IAS Officer-Turned-Farmer Shows How to Grow Paddy with Just 25% Water — And It’s Changing Punjab’s Future

Once a top bureaucrat and now a trailblazing farmer, Kahan Singh Pannu is rewriting the rules of paddy farming in Punjab — and doing it with a fraction of the water that traditional methods demand.

Raised in Punjab’s lush farmlands, agriculture runs deep in Kahan Singh’s veins. But the state he once knew — with overflowing paddy fields and rich aquifers — is now grappling with a crisis that lies just beneath the surface: a rapidly sinking water table.

Often dubbed the “breadbasket of India,” Punjab is staring at a water emergency. According to the Central Groundwater Board, the state’s aquifers could plunge below 1,000 feet by 2039 if current water extraction continues. And the main culprit? Paddy farming. The crop dominates 87% of the Kharif season farmland, with Punjab being India’s largest extractor of groundwater — 97% of which goes into irrigation.

From Policy to Practice: Leading by Example

Kahan Singh, a 1996-batch IAS officer and former Agriculture Secretary of Punjab, saw the crisis unfold firsthand — especially in his home village of Jai Nagar. “We’ve been over-exploiting water resources for decades,” he says. “And the irony is that paddy isn’t even native to Punjab.”

Instead of retiring quietly after a distinguished public service career, Kahan Singh stepped into the field — literally. Determined to find a solution, he drew on his academic background in agriculture and years of field experience to develop a revolutionary method of rice cultivation that could slash water use by a staggering 75%.

Enter SRB: Seeding of Rice on Beds

At the heart of this transformation is a technique he calls SRB — Seeding of Rice on Beds. The concept is simple yet powerful: grow paddy without flooding the field, using raised beds and targeted watering.

“Traditional paddy farming uses up to 4,000 litres of water to grow just one kilogram of rice,” Kahan Singh explains. “Fields are kept submerged throughout the season to suppress weeds. But that’s also what’s draining our groundwater.”

To tackle this, he partnered with local manufacturers to develop a custom SRB machine — a device that simultaneously prepares raised beds and sows seeds, drastically reducing labour and water consumption.

How It Works: Smart Farming in Action

Here’s the brilliance of SRB: After ploughing, the machine lays out two-foot-wide raised beds separated by one-foot furrows. Seeds are sown directly onto the beds, and water is supplied only in the furrows, reaching the roots without soaking the entire field.

This targeted irrigation means water is used only when and where it’s needed — and as a result, only 25% of the water typically used for paddy farming is required.

Solving the Weed Problem — Without Flooding

One of the biggest challenges with dry paddy farming is weed control — traditionally managed by drowning weeds under standing water.
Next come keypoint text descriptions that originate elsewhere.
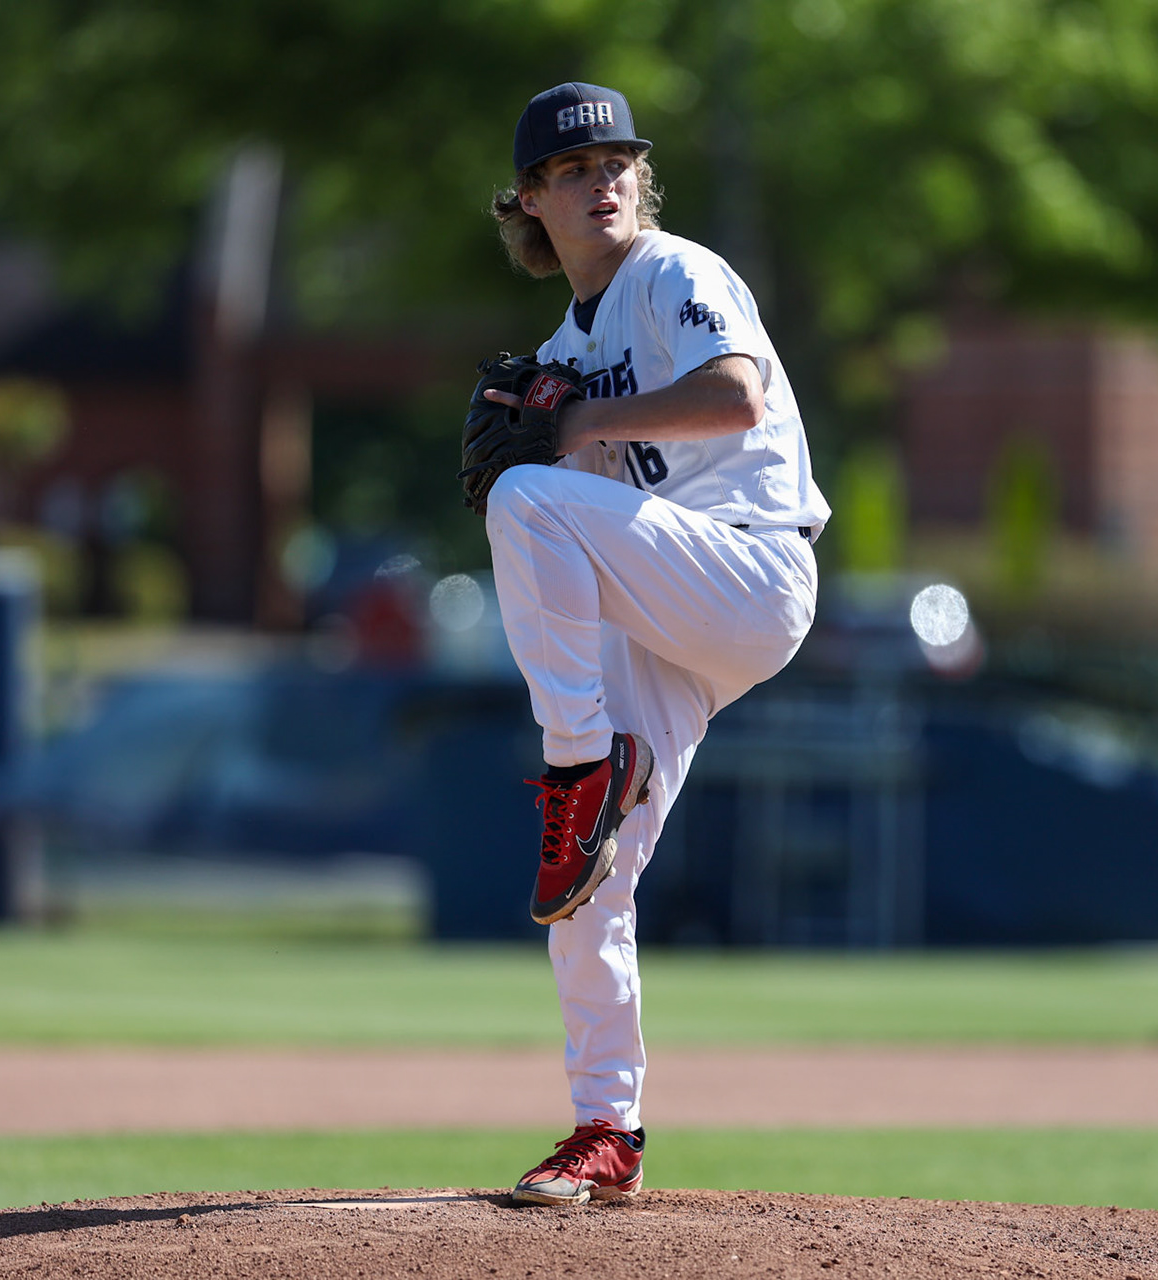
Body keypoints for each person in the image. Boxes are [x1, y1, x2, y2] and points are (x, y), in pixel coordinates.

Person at [480, 82, 829, 1206]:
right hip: (669, 612)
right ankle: (605, 1128)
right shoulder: (563, 343)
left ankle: (580, 763)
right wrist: (537, 432)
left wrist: (568, 429)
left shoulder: (674, 271)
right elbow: (560, 533)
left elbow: (733, 396)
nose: (607, 181)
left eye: (619, 161)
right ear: (532, 200)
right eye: (576, 171)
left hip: (752, 568)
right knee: (590, 878)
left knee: (530, 496)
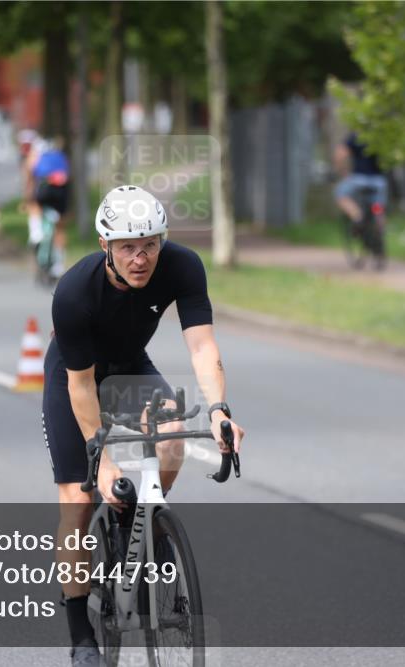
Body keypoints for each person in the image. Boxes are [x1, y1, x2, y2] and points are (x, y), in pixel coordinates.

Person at [42, 185, 246, 666]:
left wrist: (219, 410)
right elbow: (82, 386)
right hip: (77, 377)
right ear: (105, 246)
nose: (141, 258)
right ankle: (81, 637)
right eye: (128, 247)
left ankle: (147, 528)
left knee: (174, 430)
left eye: (150, 244)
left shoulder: (183, 266)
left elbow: (201, 347)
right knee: (77, 496)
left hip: (130, 365)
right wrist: (106, 462)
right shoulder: (73, 292)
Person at [25, 136, 70, 278]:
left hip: (44, 189)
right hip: (61, 190)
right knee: (60, 227)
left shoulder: (35, 154)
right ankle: (59, 265)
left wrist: (28, 196)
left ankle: (36, 233)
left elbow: (29, 174)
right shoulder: (60, 156)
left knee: (34, 204)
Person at [332, 132, 388, 225]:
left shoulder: (356, 136)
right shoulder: (381, 134)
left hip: (358, 179)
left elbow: (340, 154)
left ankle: (358, 216)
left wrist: (342, 172)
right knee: (378, 207)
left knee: (341, 195)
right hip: (378, 181)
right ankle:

Kahan Singh tackled this with a smart solution: herbicide-tolerant seeds sourced from the Indian Agricultural Research Institute.

“These seeds allow selective herbicides to eliminate the weeds early, letting the paddy grow strong. Within 100 days, you have a healthy crop without ever flooding your field,” he explains.

Results That Speak for Themselves

The SRB technique was piloted across 12 trial sites in Punjab, and the results were impressive. On his own farm, Kahan Singh harvested 28 quintals of paddy per acre — completely on par with traditional flooded-field methods.

Farmers are taking notice. Jaswinder Singh, a farmer from Lambra village in Hoshiarpur, used SRB on two acres last season. “I saved ₹8,000 per acre in irrigation and labour. I only had to water the field four times, compared to at least 20 times earlier. And my yield? 24 quintals per acre, just like before,” he says.

A Future Built on Conservation and Innovation

Kahan Singh Pannu’s journey from IAS officer to hands-on farmer isn’t just a personal reinvention — it’s a powerful message for Punjab, and perhaps all of India. With water scarcity becoming one of the most urgent issues in agriculture, innovations like SRB could be game-changers.

“The solution isn’t to stop growing rice,” he says. “It’s to grow smarter — and sustainably.”

In a state where water is running out and the stakes are higher than ever, one man is proving that the answer doesn’t always lie in policy papers or government mandates. Sometimes, it starts with getting your hands dirty — and showing others a better way forward.